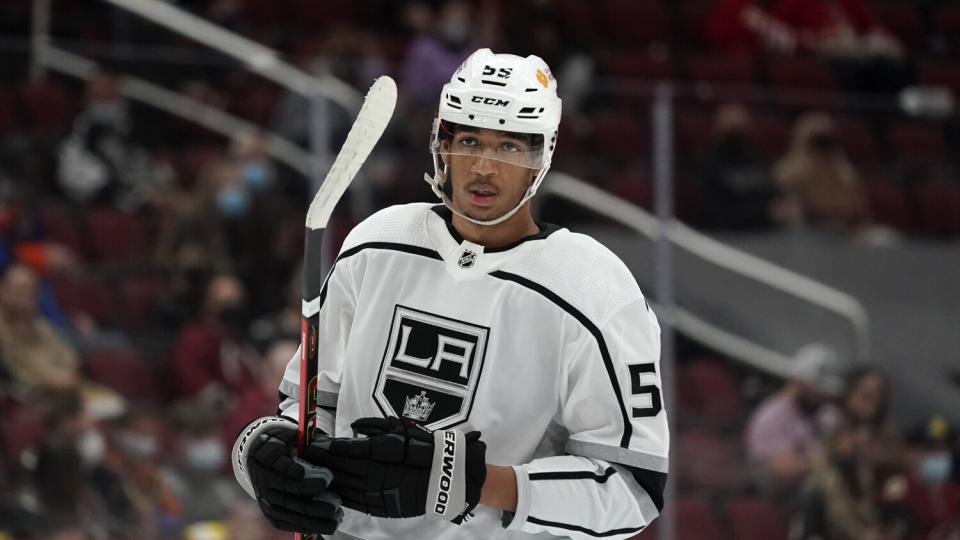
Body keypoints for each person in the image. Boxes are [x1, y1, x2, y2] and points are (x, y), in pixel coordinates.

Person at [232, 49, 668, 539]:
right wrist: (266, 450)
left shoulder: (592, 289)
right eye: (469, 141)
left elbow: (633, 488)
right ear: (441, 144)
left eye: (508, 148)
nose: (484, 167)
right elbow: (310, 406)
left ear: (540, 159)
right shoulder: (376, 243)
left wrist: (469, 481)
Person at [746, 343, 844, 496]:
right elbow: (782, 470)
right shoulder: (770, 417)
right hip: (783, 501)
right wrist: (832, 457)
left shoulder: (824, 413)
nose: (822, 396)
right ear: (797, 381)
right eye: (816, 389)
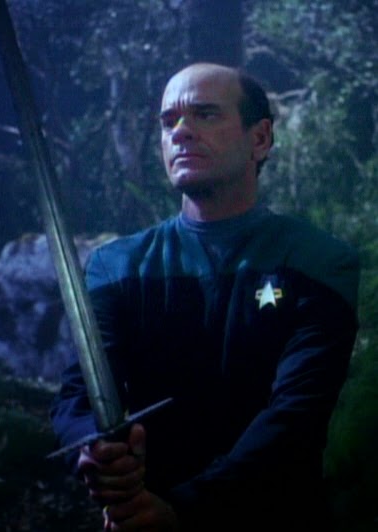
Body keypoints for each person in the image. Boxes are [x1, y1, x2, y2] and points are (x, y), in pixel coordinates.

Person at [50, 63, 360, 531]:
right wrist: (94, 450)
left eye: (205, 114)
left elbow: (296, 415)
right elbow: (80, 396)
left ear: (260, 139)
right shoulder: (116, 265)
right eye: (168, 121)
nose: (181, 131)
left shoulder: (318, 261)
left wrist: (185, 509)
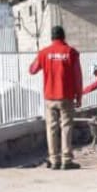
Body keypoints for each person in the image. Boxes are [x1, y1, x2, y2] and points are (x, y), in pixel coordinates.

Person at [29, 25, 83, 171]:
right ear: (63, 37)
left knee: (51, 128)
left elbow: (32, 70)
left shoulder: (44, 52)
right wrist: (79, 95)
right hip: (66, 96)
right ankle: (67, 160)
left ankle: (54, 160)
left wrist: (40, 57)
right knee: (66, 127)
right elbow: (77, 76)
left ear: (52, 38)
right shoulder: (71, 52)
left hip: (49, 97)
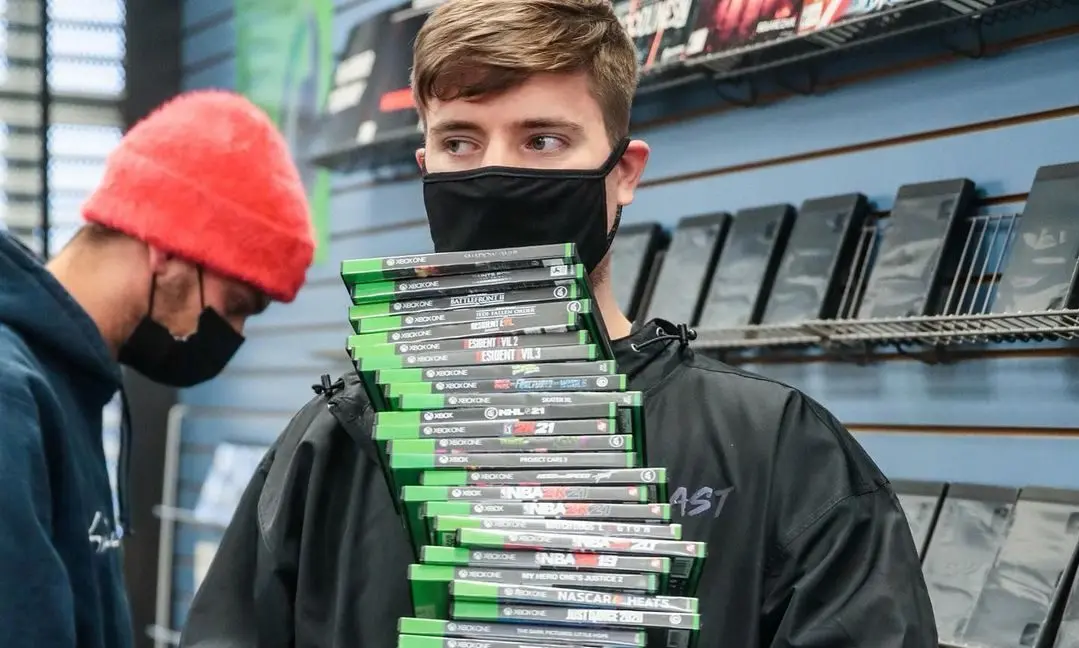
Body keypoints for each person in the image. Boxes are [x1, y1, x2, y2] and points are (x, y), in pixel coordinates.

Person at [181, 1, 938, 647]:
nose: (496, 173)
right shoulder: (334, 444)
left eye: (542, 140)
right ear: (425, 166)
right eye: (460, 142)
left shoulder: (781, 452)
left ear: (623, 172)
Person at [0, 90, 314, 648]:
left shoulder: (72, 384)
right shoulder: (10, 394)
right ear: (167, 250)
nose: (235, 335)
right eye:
────────────────────
### TASK DIRECTIONS
The records above should be reproduced exactly, with no pictures included.

### ANSWER FOR THE TASK
Body keypoints for each person in the image. Boxes are [x1, y1, x2, y2] and points are (x, y), in pixel coordinates.

Person at [232, 49, 668, 539]:
right wrist: (266, 450)
left shoulder: (592, 289)
right eye: (469, 141)
left elbow: (633, 488)
right ear: (441, 144)
left eye: (508, 148)
nose: (484, 167)
right elbow: (310, 406)
left ear: (540, 159)
right shoulder: (376, 243)
left wrist: (469, 481)
Person at [746, 343, 844, 496]:
right elbow: (782, 470)
right shoulder: (770, 417)
right hip: (783, 501)
right wrist: (832, 457)
left shoulder: (824, 413)
nose: (822, 396)
right ear: (797, 381)
right eye: (816, 389)
Body keypoints for each person in the image. Boxes are [x1, y1, x2, y2] and points are (x, y), in pixel coordinates.

Person at [50, 63, 360, 531]:
right wrist: (94, 450)
left eye: (205, 114)
left elbow: (296, 415)
right elbow: (80, 396)
left ear: (260, 139)
right shoulder: (116, 265)
right eye: (168, 121)
nose: (181, 131)
left shoulder: (318, 261)
left wrist: (185, 509)
Body keypoints for each person in the image. Boxes are [x1, y1, x2, y2] and points are (x, y), in pixel coordinates.

Person at [29, 25, 83, 171]:
right ear: (63, 37)
left knee: (51, 128)
left elbow: (32, 70)
left shoulder: (44, 52)
right wrist: (79, 95)
right hip: (66, 96)
right ankle: (67, 160)
left ankle: (54, 160)
left wrist: (40, 57)
right knee: (66, 127)
right elbow: (77, 76)
left ear: (52, 38)
right shoulder: (71, 52)
left hip: (49, 97)
Body keypoints for each person in the image. Boxes are [x1, y1, x2, y2] and points are (x, y), in pixel coordinates.

Person at [181, 1, 938, 647]:
nose: (496, 173)
right shoulder: (334, 444)
left eye: (542, 140)
right ear: (425, 166)
right eye: (460, 142)
left shoulder: (781, 452)
left ear: (623, 172)
Person at [0, 90, 314, 648]:
left shoulder: (72, 384)
right shoulder: (10, 394)
right ear: (167, 250)
nose: (235, 335)
right eye:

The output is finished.